There are few things that I am trying to understand here:

  1. How are they implementing a 32-bit LFSR using 2 16×1 SRAMs and 4 DFFs? Shouldn’t it be 32 DFFs with some taps using feedback? The inclusion of Synchronous RAM blocks is confusing.
  2. What would be the structure to implement 12 bit and 16 bit random bit sequence?
  3. In Table 3 it gives the "XNOR form" and the length of the chain used to generate the random bit sequence. Is there a way that I might carry out simulation using this information in C language or otherwise?
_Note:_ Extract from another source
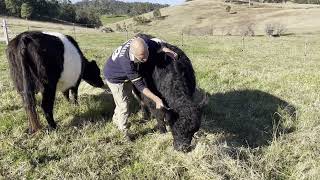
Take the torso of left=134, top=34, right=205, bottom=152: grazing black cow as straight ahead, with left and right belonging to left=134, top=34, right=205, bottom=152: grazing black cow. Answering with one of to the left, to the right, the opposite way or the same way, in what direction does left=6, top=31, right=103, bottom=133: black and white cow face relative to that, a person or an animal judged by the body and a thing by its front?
to the left

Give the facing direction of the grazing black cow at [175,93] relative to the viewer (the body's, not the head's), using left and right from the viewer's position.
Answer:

The mixture of DFFs and Synchronous RAM blocks is confusing me as it does not match a simple shift register chain with XOR gates in feedback as used with CRC checking hardware. The reason I expect this to match CRC hardware is that both have concept of a polynomial that decides where we tap to get the feedback bits.

Edit:
I would be grateful if someone can clarify the relationship between Tables 1 & 2 and the Table 3. Why are there only 4 DFFs each time and they are providing address into some RAM blocks? That is now how shift registers work.

One Answer

  1. That is just an example how to parallelize 1-bit wide and 32-bit deep shift register into an implementation that suits better for programmable logic devices, in this case 2-bit wide and 16-bit deep as an example, and then extends it to many bits wide and many bits deep register.

  2. For 12-bit shift register, there's 144 different tap configurations to achieve a maximal length output, and for 16-bit shift register, there's 2048 different tap configurations to achieve a maximal length output. Just select a configuration from a list, the Xilinx appnote has examples for which taps to use. Each configuration of taps generates a different sequence. However, 12-bit and 16-bit configurations are not that widely used, as they require four feedback taps. 11-bit, 15-bit and 17-bit registers only need two taps for feedback.

  3. Of course, it's exactly the same code as calculating a CRC, except you are feeding no data in and let the shift register feed itself back. It seems that the XNOR configuration has exact same taps as the usual Galois configuration, where you just XOR with the polynomial. A 32-bit integer is a 32-bit shift register, so even if you use code for CRC32 algorithm, you will get a maximal length pseudorandom bitstream with 2^32-1 bits. As long as the shift register is initialized to something that is non-zero.

Don't think about the RAM blocks, unless you must implement this on a PLD of some sort.